Circa trentamila, ma è una cifra molto approssimata, furono i desaparecidos, cioè letteralmente “gli scomparsi”, le persone ingoiate nel maelstrom spaventoso della cosiddetta guerra sucia, cioè guerra sporca. Furono tutti straziati da torture orrende, tutti ridotti alla perdita di ogni dignità, – ho sentito di prigionieri costretti a riparare gli strumenti di tortura- e quando non ci si poteva più aspettare nessuna delazione, perché ormai tutto era stato estorto, quando i prigionieri erano ormai ridotti a poveri esseri senza quasi più sembianza umana, li trasportavano in un aeroporto militare dove, prima di imbarcarli su un aereo, si praticava loro un’iniezione di Pentotal.

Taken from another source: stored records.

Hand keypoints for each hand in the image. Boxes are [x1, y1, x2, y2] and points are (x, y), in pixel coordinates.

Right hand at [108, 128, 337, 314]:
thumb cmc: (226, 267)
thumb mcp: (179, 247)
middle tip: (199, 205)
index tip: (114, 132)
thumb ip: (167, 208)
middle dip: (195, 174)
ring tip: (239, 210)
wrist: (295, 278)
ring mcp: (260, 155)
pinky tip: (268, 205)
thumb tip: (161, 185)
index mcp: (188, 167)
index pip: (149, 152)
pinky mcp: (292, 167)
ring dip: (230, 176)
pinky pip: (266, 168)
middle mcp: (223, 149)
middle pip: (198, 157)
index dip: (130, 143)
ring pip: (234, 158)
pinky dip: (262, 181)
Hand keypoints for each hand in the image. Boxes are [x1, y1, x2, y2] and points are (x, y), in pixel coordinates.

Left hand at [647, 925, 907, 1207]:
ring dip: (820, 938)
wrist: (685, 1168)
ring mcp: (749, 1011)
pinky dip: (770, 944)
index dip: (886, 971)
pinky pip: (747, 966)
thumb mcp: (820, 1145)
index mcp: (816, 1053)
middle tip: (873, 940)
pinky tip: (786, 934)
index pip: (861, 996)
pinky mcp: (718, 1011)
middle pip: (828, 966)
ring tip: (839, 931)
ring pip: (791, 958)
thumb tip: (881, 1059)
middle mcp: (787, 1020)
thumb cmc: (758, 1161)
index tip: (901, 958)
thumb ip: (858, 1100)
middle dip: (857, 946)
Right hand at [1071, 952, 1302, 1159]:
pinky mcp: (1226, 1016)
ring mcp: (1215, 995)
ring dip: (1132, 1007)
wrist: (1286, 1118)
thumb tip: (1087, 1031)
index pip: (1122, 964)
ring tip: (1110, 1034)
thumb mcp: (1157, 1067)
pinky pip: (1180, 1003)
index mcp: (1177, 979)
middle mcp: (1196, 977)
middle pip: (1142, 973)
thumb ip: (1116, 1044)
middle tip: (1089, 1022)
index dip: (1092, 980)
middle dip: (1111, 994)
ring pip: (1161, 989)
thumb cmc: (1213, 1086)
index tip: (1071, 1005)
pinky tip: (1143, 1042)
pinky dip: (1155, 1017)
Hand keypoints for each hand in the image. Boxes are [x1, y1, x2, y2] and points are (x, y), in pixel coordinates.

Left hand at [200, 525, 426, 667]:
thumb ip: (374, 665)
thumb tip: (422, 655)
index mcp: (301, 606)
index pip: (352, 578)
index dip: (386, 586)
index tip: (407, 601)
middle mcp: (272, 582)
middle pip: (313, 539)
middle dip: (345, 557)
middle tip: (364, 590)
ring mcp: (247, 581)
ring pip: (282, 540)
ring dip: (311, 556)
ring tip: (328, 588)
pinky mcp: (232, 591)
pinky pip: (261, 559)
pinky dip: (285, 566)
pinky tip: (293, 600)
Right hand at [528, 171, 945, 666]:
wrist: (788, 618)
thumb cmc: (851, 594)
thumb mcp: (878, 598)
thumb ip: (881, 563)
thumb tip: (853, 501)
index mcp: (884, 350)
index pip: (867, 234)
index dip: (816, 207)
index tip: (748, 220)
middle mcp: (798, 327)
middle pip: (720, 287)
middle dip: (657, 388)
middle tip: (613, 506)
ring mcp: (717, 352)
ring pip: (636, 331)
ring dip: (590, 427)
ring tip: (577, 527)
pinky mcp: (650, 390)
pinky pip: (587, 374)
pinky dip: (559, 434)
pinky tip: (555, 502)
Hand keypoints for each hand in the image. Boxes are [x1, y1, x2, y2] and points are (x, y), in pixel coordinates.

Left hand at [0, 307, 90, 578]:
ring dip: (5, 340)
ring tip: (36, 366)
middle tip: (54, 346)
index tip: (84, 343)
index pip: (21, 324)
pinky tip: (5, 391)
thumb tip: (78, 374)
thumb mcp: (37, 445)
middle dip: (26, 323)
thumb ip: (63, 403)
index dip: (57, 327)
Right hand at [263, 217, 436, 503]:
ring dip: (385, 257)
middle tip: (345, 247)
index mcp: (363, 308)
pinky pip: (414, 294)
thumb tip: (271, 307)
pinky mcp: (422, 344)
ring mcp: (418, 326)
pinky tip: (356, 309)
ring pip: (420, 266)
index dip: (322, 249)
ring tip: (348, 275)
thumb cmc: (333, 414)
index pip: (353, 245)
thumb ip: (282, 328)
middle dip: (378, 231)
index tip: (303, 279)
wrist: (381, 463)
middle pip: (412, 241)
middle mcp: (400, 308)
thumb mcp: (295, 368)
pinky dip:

L’aereo decollava e raggiunta una certa quota, lasciava cadere il suo carico di esseri umani nell’Atlantico o, più spesso, in quel tratto di mare che va sotto il nome di Mar del Plata, ampio bacino idrico formato dalla confluenza dei fiumi Uruguay e Paraguay.
Nel giugno del 78, cioè nell’anno che con tutta probabilità è stato il più nero di questa storia nerissima, l’Argentina ospitò i mondiali di calcio. La giunta militare colse l’occasione per presentarsi al mondo intero come legittima rappresentante di un paese che stava brillantemente uscendo da una fase storica tribolata, che per far questo qualche eccesso era stato necessario, ma che in fondo quello era il prezzo pagato per ritornare alla normalità; e in questa patria restaurata, in questo ordine ritrovato, la giunta guidata da Videla avrebbe offerto al mondo lo spettacolo dei mondiali di calcio.
In Italia questa narrazione, questa grande operazione di marketing fu sostanzialmente accolta senza grandi problemi. Il giornale italiano che più si distinse nell’avallare e nel promuovere l’immagine di un’Argentina paese pacificato, dove magari recarsi per godere dal vivo i mondiali, fu il Corriere, sì il Corriere della Sera, et pour cause.
Direttore del giornale in quegli anni era Franco Di Bella, tessera nr. 1887 della P2, la loggia massonica di Licio Gelli, e Licio Gelli aveva legami fortissimi con i militari argentini e la loro giunta assassina.
Ricordo molto bene quei mondiali. Per noi che li guardavamo da Salto dell’Uruguay, furono mondiali ancora in bianco e nero. L’Italia di Bearzot fu una rivelazione e noi italiani espatriati eravamo molto fieri delle imprese di Paolo Rossi e compagni. Fu in quei mondiali che nacque il mito di Pablito Rossi, quel centravanti non possente fisicamente ma velocissimo nei movimenti e molto tecnico che riusciva a mettere la palla in rete con una rapidità sbalorditiva. Ricordo che la gente a Salto ci fermava per strada se ci sentiva parlare italiano, per farci i complimenti, per dirci con aria di chi si intendeva di calcio che l’Italia, …tiene un muy buen ataque y una muy buena defensa. Verissimo, quella nazionale aveva davvero un ottimo attacco e un’altrettanta ottima difesa.
Il mese di giugno da quelle parti è ormai autunno inoltrato; sul fiume verso sera si alzava spesso una nebbia che ovattava il paesaggio. Mi soffermavo a guardarlo quel fiume, e spesso guardavo le luci di Concordia sulla sponda argentina e poi portavo lo sguardo più in là verso Buenos Aires, dove sognavamo l’Italia in finale. Due siluri olandesi che Dino Zoff non riuscì nemmeno a veder partire ci negarono la gioia della nazionale in finale.
La finale la giocarono l’Olanda e l’Argentina, e l’Argentina la vinse per 3 a 1. Fu per Videla, Massera e gli altri generali della giunta un successo di immagine straordinario. Jorge Videla in persona consegnò la coppa del mondo nelle mani del capitano della nazionale albiceleste, Daniel Pasarella.
In quel preciso istante nella Escuela Mecanica de la Armada (ESMA) situata a Buenos Aires, le urla dei torturati furono sovrastate dalle grida di entusiasmo della folla di Buenos Aires festante, impazzita di gioia.